__Task item__: Rewrite everything from the start of the items down to the line containing "right wrist: (564, 354, -27)", with "Person at" replaced by "Individual at" and nothing else changed. Leave the pictures out of your answer.

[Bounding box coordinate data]
··········
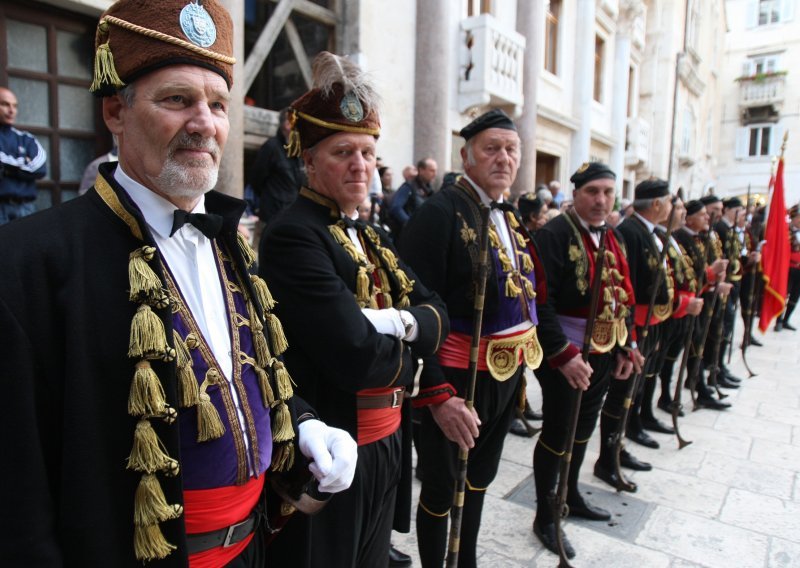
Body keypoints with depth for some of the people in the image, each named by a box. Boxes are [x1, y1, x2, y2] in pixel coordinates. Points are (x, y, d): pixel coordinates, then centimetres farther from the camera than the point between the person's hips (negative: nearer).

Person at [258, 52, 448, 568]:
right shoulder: (293, 236, -19)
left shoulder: (373, 239, 9)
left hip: (388, 446, 8)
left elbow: (439, 316, 3)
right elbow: (359, 360, -28)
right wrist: (410, 348, -8)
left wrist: (400, 323, -18)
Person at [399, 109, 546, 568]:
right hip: (458, 380, -8)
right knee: (441, 490, 12)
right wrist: (437, 394, -24)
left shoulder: (512, 217, 8)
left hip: (507, 376, 8)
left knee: (479, 480, 24)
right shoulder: (440, 212, -17)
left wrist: (521, 366, 12)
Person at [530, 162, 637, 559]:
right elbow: (541, 301, -24)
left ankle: (571, 495, 42)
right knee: (557, 434, 4)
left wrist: (625, 347, 13)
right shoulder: (554, 234, -17)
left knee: (583, 429, 22)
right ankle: (545, 517, 22)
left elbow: (622, 297, 16)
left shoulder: (611, 237, 10)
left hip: (603, 354, 8)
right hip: (565, 355, -8)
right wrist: (564, 354, -27)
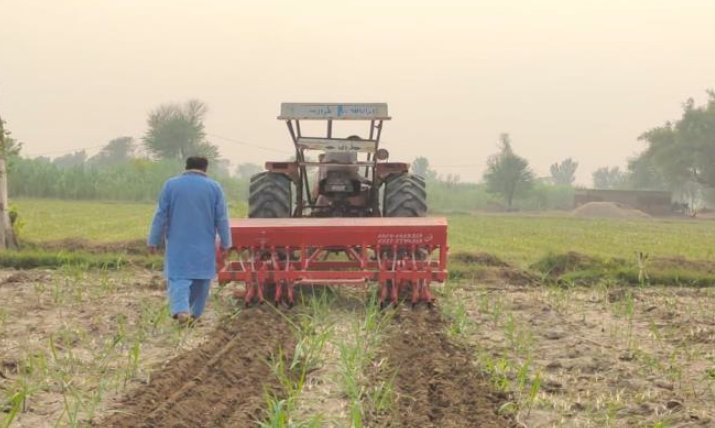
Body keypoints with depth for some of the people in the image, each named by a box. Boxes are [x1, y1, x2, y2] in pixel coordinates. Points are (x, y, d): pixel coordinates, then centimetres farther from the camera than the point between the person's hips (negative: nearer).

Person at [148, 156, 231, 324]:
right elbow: (222, 219, 0)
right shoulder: (214, 187, -1)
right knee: (201, 280, 14)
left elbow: (160, 216, -1)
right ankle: (195, 313, 20)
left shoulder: (170, 185, -1)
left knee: (178, 278, -2)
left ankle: (181, 309, -25)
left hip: (178, 246, -1)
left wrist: (153, 241, 5)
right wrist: (225, 243, 9)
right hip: (204, 246, 1)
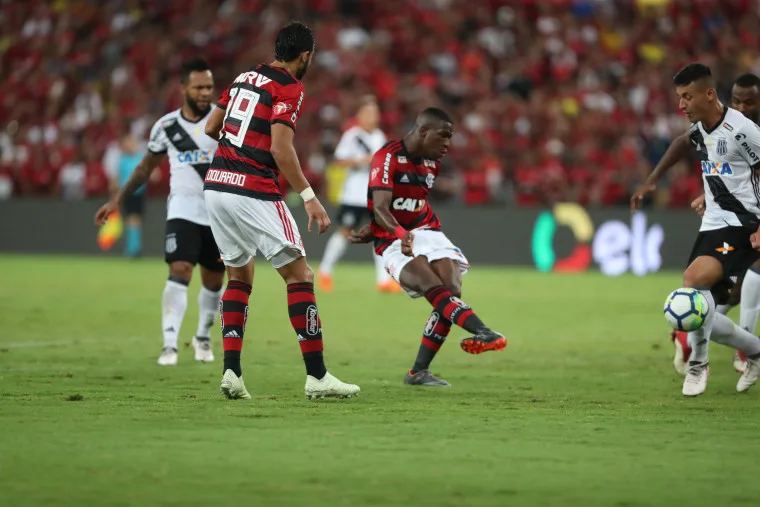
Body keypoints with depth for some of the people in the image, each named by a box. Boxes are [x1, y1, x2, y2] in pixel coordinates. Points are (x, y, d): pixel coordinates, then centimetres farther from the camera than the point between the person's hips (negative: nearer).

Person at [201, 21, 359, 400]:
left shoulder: (245, 77, 15)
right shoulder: (289, 88, -7)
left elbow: (211, 128, 20)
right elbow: (281, 149, -17)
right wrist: (309, 197, -18)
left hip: (215, 185, 8)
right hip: (253, 191, -8)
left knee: (239, 276, 19)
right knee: (300, 275, -2)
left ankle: (231, 372, 8)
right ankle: (316, 376, -5)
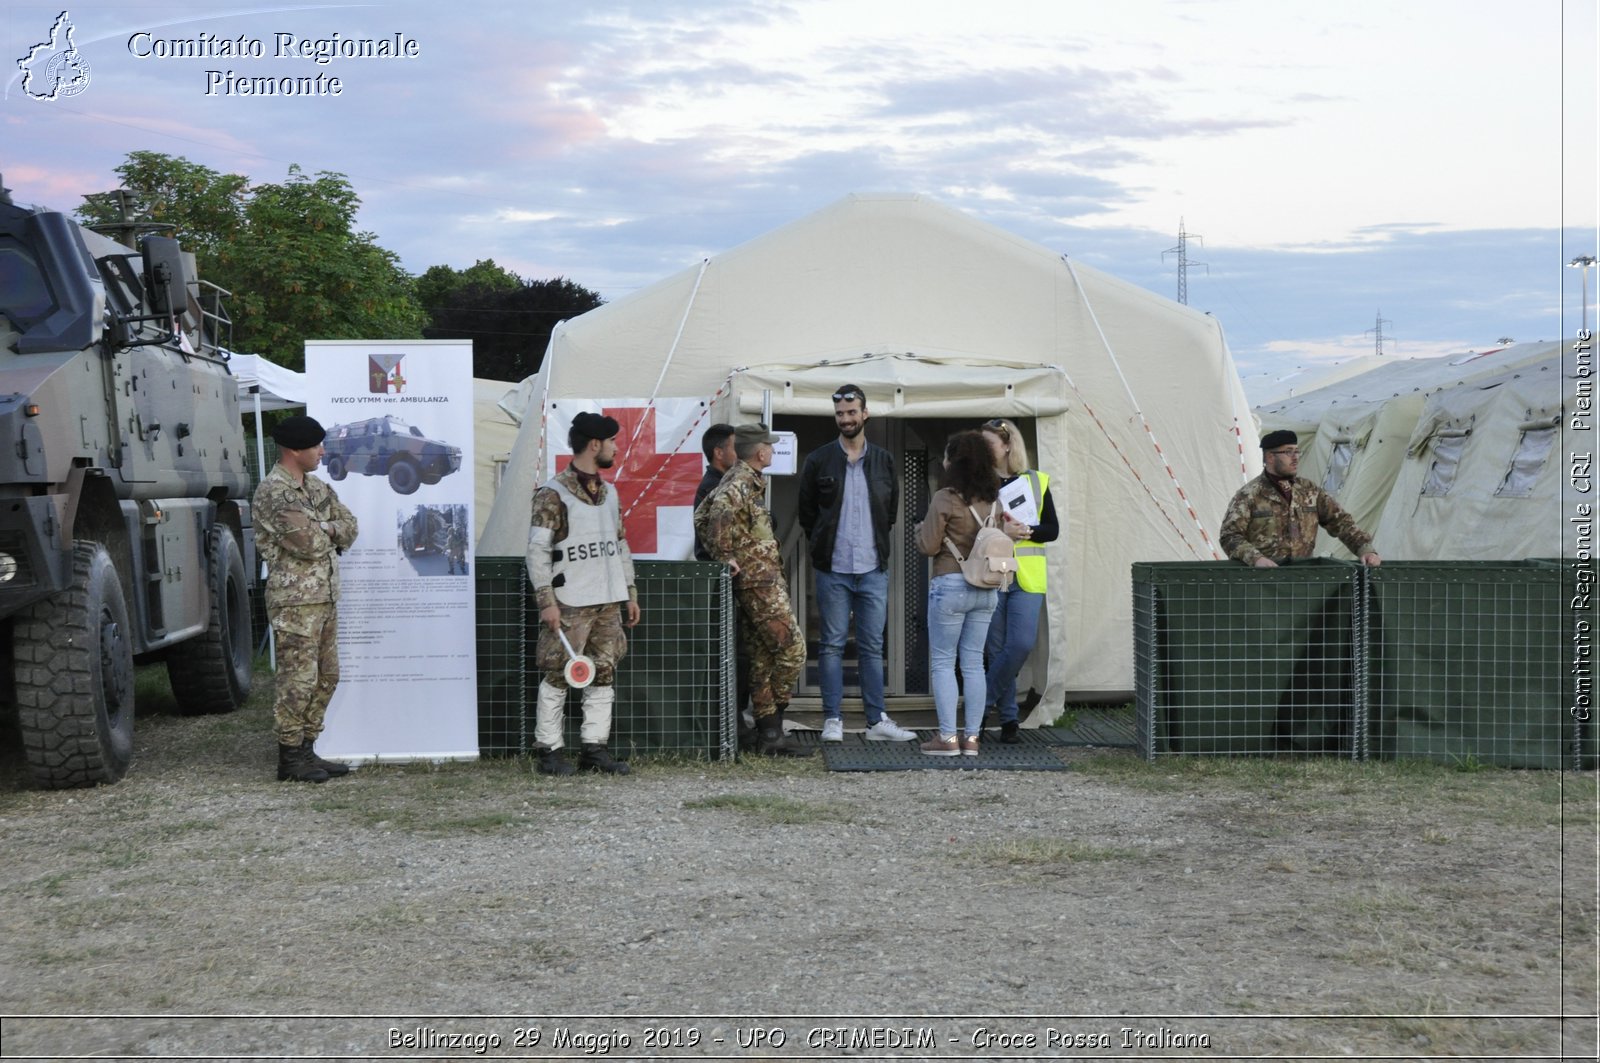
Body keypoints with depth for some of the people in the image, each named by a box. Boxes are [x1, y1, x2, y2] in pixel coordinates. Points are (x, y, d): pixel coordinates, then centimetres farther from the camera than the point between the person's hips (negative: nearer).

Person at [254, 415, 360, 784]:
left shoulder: (316, 487, 16)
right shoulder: (273, 491, -14)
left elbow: (349, 527, 12)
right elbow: (308, 542, -20)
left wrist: (321, 532, -7)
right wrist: (330, 530, 0)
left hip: (325, 595, 9)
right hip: (295, 598, -9)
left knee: (326, 676, 12)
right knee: (298, 678, -6)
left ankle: (306, 749, 19)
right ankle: (290, 757, 1)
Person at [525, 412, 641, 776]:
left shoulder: (609, 492, 15)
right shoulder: (553, 494, -9)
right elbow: (537, 549, -11)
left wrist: (630, 593, 17)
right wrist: (546, 601, -17)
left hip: (608, 602, 7)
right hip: (570, 604, -7)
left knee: (604, 674, 8)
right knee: (557, 676, -3)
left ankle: (594, 748, 14)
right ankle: (549, 751, 5)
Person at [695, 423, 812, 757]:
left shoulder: (743, 480, 17)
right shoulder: (741, 484, -13)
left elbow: (701, 517, 20)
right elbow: (720, 512, -34)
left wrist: (714, 552, 11)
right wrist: (723, 556, -24)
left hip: (755, 582, 10)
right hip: (761, 581, -10)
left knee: (763, 657, 10)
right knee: (792, 648, -8)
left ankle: (767, 734, 12)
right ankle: (772, 730, -4)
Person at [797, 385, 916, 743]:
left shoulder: (884, 461, 8)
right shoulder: (818, 461, 3)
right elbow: (807, 513, 10)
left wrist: (876, 547, 13)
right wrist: (824, 546, 9)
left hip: (873, 569, 2)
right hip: (832, 570, -1)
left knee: (873, 646, 5)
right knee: (832, 645, 1)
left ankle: (877, 721, 8)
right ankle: (832, 720, 6)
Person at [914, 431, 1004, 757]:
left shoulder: (945, 498, -13)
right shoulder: (994, 501, 5)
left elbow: (928, 546, -10)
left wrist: (920, 529, 9)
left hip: (951, 586, -6)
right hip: (986, 589, 6)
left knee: (942, 662, 3)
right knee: (974, 663, 10)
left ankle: (948, 737, 0)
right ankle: (972, 736, 10)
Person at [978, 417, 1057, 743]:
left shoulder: (1036, 481, 7)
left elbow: (1053, 529, 6)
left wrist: (1026, 531, -13)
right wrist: (999, 531, -17)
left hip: (1027, 578, 1)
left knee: (1022, 645, -12)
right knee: (998, 649, 1)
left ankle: (982, 704, 6)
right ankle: (1008, 718, 13)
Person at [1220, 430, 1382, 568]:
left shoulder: (1309, 491, 14)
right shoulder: (1249, 495, 0)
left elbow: (1340, 521, 13)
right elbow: (1230, 536, -6)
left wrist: (1365, 548, -1)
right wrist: (1255, 558, -23)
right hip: (1263, 573, -4)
··········
__Solved exercise__:
Body keypoints with depth for some of the people in the image, each named by a box. Boxes are [x1, y1, x2, y2] in pixel coordinates. Points are (x, y, d): pixel coordinates, then centimetres farther from the camera than the point between the person's hips (negative: nearer).

Individual at [258, 52, 448, 568]:
right shoulder: (293, 236, -19)
left shoulder: (373, 239, 9)
left hip: (388, 446, 8)
left elbow: (439, 316, 3)
right elbow: (359, 360, -28)
right wrist: (410, 348, -8)
left wrist: (400, 323, -18)
Individual at [399, 109, 546, 568]:
right hip: (458, 380, -8)
right knee: (441, 490, 12)
right wrist: (437, 394, -24)
left shoulder: (512, 217, 8)
left hip: (507, 376, 8)
left knee: (479, 480, 24)
right shoulder: (440, 212, -17)
left wrist: (521, 366, 12)
Individual at [530, 162, 637, 559]:
right elbow: (541, 301, -24)
left ankle: (571, 495, 42)
right knee: (557, 434, 4)
left wrist: (625, 347, 13)
right shoulder: (554, 234, -17)
left knee: (583, 429, 22)
right ankle: (545, 517, 22)
left elbow: (622, 297, 16)
left shoulder: (611, 237, 10)
left hip: (603, 354, 8)
right hip: (565, 355, -8)
right wrist: (564, 354, -27)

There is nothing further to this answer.